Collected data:
┌────────
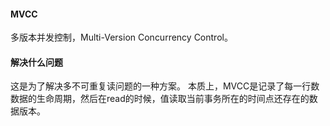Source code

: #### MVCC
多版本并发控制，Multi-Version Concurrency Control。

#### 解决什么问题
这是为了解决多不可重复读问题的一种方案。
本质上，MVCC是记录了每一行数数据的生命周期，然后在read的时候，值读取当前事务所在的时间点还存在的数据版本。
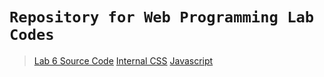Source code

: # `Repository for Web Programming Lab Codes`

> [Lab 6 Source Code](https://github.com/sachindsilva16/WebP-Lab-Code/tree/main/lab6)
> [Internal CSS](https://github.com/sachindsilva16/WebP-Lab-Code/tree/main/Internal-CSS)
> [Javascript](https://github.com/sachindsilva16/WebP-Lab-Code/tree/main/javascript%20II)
└────────
_BRIEF_:
For the entries above, say how many lines contain the word "tree", giving the number alone.

_EXPECTED OUTPUT_:
3